__WHAT THE TASK REQUIRES__:
Extract every line of the data below that contains the word "Centon".

__SUPPLIED RECORDS__:
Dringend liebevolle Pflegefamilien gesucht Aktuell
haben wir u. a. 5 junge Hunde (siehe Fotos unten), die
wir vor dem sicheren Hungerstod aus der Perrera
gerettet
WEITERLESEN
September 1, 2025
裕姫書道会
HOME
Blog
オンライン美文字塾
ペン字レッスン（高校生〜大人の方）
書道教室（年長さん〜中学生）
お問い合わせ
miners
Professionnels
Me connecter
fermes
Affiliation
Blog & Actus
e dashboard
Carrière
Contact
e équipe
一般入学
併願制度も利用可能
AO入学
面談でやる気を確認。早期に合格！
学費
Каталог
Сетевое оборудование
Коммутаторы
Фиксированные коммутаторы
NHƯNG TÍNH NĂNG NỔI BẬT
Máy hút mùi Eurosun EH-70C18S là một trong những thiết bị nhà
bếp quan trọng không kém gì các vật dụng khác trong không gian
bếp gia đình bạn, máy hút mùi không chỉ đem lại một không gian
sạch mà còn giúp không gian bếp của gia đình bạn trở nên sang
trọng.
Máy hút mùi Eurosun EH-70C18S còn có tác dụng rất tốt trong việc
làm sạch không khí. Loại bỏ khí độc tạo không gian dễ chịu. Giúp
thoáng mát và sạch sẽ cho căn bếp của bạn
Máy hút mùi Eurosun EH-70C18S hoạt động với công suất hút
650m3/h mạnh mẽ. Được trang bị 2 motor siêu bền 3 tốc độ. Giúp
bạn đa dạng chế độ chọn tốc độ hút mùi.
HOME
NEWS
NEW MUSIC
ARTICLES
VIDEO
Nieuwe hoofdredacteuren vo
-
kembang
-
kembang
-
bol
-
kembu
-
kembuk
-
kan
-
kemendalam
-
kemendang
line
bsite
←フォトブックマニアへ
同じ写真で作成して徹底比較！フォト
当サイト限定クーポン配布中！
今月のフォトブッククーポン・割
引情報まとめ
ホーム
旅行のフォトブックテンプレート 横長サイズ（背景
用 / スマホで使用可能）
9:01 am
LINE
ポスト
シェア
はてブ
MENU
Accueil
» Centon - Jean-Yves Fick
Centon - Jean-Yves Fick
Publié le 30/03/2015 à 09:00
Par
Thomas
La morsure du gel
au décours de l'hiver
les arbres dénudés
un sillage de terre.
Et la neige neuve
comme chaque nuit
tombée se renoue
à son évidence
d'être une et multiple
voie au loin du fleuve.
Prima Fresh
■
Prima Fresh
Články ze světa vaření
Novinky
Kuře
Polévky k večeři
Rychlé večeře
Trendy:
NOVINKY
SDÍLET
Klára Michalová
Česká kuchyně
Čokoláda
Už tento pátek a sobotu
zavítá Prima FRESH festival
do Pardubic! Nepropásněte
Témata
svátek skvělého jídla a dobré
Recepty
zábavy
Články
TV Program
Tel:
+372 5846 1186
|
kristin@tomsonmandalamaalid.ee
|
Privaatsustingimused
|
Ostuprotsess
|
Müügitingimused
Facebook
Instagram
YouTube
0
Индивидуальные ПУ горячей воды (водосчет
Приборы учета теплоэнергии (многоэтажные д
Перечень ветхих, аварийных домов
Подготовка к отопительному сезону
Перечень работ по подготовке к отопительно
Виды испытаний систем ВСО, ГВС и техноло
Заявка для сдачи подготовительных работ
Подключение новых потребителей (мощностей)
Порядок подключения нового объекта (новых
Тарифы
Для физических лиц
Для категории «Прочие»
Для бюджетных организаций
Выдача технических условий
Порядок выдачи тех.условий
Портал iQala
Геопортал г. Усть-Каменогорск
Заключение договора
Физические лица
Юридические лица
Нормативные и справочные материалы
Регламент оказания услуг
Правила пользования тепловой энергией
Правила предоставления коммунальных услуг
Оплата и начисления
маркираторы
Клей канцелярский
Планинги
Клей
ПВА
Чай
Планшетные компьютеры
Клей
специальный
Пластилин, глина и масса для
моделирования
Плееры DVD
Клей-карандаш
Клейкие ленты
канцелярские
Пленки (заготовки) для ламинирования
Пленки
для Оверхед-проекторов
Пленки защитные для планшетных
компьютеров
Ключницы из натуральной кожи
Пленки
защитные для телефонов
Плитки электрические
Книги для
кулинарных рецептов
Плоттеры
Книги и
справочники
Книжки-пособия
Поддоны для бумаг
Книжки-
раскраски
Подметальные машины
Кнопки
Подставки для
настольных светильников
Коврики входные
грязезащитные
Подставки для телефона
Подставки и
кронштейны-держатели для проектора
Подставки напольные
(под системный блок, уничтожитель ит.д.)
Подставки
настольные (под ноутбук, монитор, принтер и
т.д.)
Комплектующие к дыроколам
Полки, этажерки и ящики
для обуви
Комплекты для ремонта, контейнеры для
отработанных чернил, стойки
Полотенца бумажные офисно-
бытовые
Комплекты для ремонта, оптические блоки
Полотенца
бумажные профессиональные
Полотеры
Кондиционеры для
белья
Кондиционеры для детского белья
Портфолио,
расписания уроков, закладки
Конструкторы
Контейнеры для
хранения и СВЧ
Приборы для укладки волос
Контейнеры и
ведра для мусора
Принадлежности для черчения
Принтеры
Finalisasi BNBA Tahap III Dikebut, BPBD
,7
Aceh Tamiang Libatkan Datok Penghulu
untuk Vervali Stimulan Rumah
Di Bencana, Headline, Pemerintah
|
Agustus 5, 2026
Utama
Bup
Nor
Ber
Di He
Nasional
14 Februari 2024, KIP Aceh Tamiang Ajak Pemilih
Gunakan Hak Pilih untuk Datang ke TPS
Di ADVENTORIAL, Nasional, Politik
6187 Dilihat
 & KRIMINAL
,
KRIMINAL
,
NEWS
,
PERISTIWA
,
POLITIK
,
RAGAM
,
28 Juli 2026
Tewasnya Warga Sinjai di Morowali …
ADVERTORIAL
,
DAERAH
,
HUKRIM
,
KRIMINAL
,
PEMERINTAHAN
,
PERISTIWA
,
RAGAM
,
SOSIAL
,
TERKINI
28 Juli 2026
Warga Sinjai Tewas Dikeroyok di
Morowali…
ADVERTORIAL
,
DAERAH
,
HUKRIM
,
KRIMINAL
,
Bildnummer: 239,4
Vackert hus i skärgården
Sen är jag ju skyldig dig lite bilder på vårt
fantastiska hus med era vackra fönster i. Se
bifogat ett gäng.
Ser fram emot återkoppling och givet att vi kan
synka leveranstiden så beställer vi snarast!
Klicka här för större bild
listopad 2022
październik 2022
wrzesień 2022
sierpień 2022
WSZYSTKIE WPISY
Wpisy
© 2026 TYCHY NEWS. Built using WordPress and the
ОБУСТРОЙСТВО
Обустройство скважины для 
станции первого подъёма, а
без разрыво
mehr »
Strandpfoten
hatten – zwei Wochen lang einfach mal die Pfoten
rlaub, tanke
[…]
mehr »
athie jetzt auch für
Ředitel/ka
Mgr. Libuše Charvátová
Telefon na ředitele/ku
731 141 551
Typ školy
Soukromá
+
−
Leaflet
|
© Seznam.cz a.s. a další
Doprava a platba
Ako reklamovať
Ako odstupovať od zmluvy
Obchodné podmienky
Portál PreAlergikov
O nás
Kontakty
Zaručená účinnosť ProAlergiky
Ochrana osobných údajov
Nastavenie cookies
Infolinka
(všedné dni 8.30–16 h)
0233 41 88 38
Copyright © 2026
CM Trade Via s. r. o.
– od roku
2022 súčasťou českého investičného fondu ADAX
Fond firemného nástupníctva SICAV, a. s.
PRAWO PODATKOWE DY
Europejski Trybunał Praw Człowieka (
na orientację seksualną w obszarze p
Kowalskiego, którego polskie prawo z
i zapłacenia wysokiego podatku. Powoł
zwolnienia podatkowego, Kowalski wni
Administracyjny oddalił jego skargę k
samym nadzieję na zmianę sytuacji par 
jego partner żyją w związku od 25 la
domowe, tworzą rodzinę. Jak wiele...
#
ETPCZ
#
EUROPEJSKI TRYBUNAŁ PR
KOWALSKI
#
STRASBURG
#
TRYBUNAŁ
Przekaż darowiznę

__ANSWER TO THIS PROBLEM__:
» Centon - Jean-Yves Fick
Centon - Jean-Yves Fick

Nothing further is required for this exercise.